Working with people identified and screened by the research fellows of the program, the clinical practice fellows will employ specific interventions to help test an innovative re-entry intervention with incarcerated and formerly incarcerated men and women. They will help their clients develop healthy thinking patterns, meaningful work trajectories, effective coping strategies, positive social engagement and positive interpersonal relationships. They will record detailed information on their assessments, which will be analyzed by the research fellows.
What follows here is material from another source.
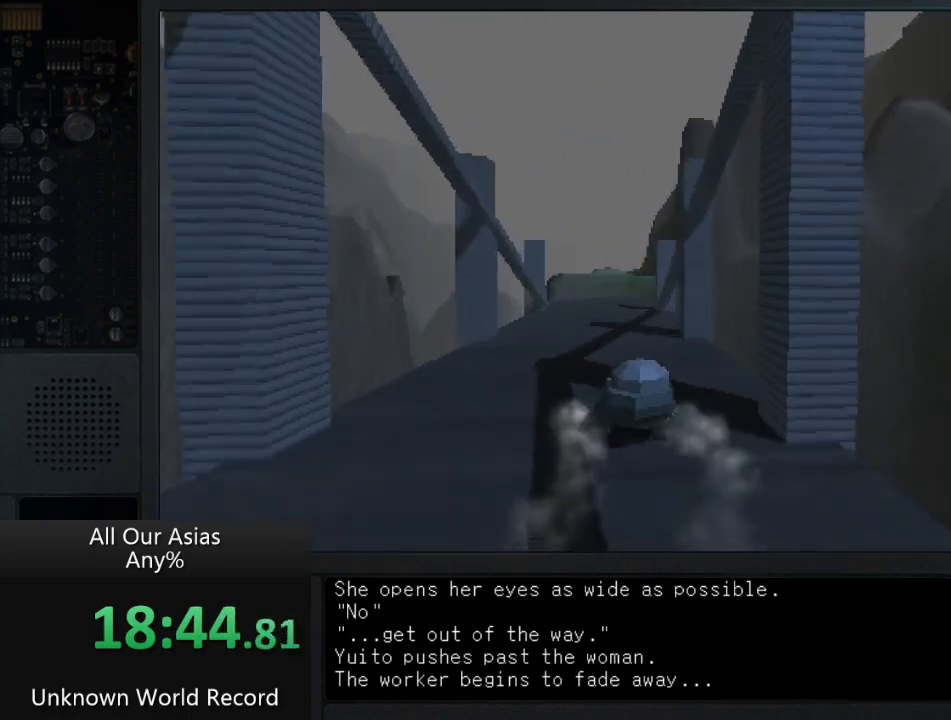
{"buttons": [], "left_stick": "up", "right_stick": "center", "events": []}
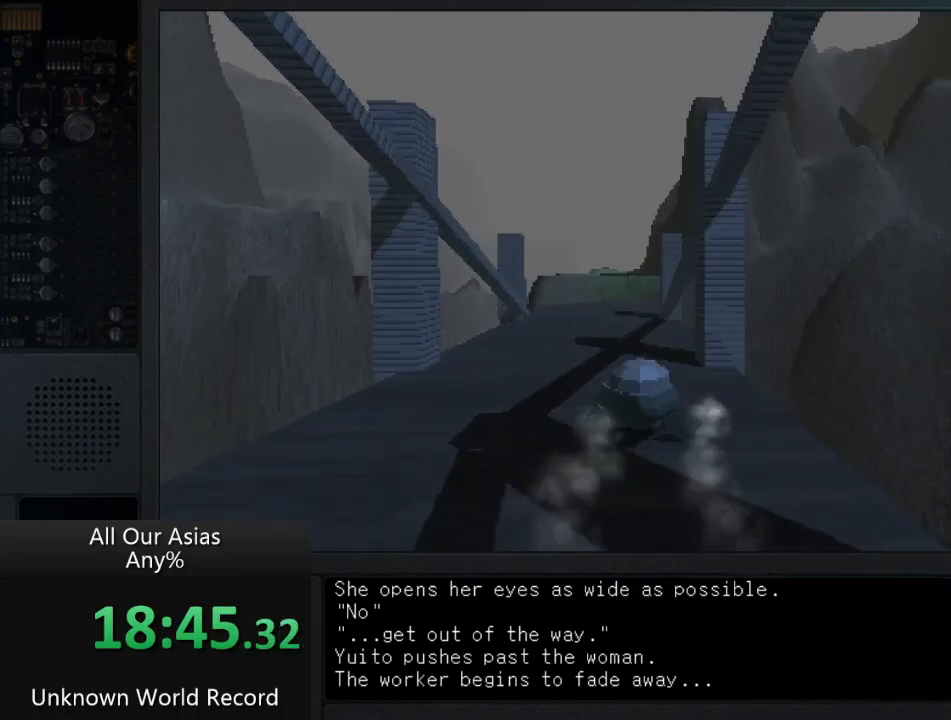
{"buttons": [], "left_stick": "up", "right_stick": "center", "events": []}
“This is a vulnerable population, and the rules and ethical standards are very strict,” Shepherd said. “We have to have complete transparency. Many may have had unhappy experiences with people in the helping professions in the past, and we are focused on changing their expectations. We’re there to provide support. We want to help them with positive social networking with people in the community and how to do that in a positive and constructive manner. Communication is a major focus.”
Shepherd will work with people being released in Franklin, Muskingum and Fayette counties.
“I have three years to do some good work,” he said. “Then I definitely plan to continue my education, whether it’s going beyond my master’s to a Ph.D. program, or do I want to go to law school? My BGSU program prepared me well. I owe a lot of credit to them; I got a lot of support.”